(Source records)

--

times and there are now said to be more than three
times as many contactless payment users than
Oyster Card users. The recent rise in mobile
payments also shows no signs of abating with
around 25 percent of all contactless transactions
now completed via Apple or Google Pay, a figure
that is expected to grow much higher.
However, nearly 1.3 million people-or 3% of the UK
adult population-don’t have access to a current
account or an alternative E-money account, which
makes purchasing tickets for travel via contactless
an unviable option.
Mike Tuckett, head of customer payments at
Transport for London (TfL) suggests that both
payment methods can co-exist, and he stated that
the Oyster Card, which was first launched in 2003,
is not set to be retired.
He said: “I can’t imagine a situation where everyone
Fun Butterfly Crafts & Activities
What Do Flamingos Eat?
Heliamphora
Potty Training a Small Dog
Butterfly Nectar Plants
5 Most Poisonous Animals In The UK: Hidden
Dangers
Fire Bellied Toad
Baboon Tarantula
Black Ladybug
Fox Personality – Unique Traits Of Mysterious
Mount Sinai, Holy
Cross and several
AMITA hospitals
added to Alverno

--

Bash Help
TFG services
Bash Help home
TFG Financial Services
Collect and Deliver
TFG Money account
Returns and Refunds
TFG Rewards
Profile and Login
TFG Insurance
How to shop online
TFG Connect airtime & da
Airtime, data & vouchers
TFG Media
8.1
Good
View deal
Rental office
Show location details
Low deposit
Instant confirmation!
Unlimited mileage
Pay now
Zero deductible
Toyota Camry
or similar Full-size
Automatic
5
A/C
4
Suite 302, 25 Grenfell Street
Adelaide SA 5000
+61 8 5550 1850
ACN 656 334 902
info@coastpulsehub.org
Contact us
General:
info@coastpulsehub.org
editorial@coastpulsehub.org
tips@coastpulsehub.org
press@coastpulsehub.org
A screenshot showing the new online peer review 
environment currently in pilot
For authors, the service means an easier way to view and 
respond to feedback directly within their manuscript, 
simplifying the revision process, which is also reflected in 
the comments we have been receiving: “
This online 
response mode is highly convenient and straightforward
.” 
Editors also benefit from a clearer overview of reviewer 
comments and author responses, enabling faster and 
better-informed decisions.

--

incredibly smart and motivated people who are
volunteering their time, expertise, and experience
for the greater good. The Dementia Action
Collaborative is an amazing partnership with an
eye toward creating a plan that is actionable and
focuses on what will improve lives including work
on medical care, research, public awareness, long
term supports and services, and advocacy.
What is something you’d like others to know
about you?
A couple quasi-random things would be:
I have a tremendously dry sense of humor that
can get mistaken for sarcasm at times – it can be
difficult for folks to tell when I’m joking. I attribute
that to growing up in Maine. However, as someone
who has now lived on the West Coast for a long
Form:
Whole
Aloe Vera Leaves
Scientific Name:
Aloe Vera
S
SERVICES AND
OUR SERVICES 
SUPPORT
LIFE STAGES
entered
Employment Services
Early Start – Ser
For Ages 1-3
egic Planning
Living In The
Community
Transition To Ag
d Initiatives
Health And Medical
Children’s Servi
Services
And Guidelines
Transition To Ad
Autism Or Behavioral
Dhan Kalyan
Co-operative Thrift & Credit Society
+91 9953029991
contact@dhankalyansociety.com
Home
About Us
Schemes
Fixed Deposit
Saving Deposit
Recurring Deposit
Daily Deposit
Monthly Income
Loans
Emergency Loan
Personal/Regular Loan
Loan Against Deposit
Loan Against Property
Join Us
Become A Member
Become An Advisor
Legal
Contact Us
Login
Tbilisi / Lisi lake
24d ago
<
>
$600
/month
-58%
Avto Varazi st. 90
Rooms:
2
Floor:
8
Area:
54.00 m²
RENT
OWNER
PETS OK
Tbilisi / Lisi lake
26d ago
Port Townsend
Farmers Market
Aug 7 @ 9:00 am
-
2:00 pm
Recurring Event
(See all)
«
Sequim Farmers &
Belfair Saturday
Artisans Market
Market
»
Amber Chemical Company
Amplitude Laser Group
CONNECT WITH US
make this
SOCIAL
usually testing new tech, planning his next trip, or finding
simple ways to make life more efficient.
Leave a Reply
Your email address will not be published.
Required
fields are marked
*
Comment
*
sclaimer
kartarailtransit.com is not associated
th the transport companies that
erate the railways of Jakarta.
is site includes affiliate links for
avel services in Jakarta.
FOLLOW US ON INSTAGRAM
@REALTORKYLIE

--

From the data above, return every line from the line that has "times and there" up to and including the line that has "added to Alverno", exactly.

times and there are now said to be more than three
times as many contactless payment users than
Oyster Card users. The recent rise in mobile
payments also shows no signs of abating with
around 25 percent of all contactless transactions
now completed via Apple or Google Pay, a figure
that is expected to grow much higher.
However, nearly 1.3 million people-or 3% of the UK
adult population-don’t have access to a current
account or an alternative E-money account, which
makes purchasing tickets for travel via contactless
an unviable option.
Mike Tuckett, head of customer payments at
Transport for London (TfL) suggests that both
payment methods can co-exist, and he stated that
the Oyster Card, which was first launched in 2003,
is not set to be retired.
He said: “I can’t imagine a situation where everyone
Fun Butterfly Crafts & Activities
What Do Flamingos Eat?
Heliamphora
Potty Training a Small Dog
Butterfly Nectar Plants
5 Most Poisonous Animals In The UK: Hidden
Dangers
Fire Bellied Toad
Baboon Tarantula
Black Ladybug
Fox Personality – Unique Traits Of Mysterious
Mount Sinai, Holy
Cross and several
AMITA hospitals
added to Alverno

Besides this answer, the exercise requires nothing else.